==== Input data

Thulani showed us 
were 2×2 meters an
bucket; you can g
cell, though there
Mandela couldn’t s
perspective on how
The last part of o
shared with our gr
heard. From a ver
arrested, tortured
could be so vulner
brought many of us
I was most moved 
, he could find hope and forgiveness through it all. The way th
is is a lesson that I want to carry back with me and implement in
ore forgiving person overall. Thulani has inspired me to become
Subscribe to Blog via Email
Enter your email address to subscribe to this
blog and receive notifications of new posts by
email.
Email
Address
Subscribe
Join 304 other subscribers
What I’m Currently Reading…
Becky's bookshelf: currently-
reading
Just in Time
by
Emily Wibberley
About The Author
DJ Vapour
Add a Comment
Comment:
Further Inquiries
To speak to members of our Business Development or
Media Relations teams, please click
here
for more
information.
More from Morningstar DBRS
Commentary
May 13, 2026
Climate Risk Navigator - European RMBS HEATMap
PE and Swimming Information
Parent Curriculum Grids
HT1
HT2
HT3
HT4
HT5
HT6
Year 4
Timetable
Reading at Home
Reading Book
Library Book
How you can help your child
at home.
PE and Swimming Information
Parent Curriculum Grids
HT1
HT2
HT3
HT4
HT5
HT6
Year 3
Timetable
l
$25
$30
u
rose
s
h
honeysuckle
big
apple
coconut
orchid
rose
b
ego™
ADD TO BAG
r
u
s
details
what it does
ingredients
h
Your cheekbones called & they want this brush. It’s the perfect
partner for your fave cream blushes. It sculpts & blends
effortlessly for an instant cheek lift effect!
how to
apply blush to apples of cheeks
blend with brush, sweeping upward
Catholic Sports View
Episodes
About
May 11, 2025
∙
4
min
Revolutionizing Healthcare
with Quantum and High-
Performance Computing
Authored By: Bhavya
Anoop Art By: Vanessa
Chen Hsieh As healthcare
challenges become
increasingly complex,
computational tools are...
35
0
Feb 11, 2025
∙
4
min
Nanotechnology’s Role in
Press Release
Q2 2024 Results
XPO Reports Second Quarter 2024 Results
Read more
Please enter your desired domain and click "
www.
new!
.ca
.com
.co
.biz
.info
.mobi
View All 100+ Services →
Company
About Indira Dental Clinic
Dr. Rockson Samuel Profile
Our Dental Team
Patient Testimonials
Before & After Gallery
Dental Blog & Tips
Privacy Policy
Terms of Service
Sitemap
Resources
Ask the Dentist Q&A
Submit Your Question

========

### [Your task]
Restate exactly, and only, the line containing "View All 100+ Services →" together with all lines after it to the end of the material.

### [Reply]
View All 100+ Services →
Company
About Indira Dental Clinic
Dr. Rockson Samuel Profile
Our Dental Team
Patient Testimonials
Before & After Gallery
Dental Blog & Tips
Privacy Policy
Terms of Service
Sitemap
Resources
Ask the Dentist Q&A
Submit Your Question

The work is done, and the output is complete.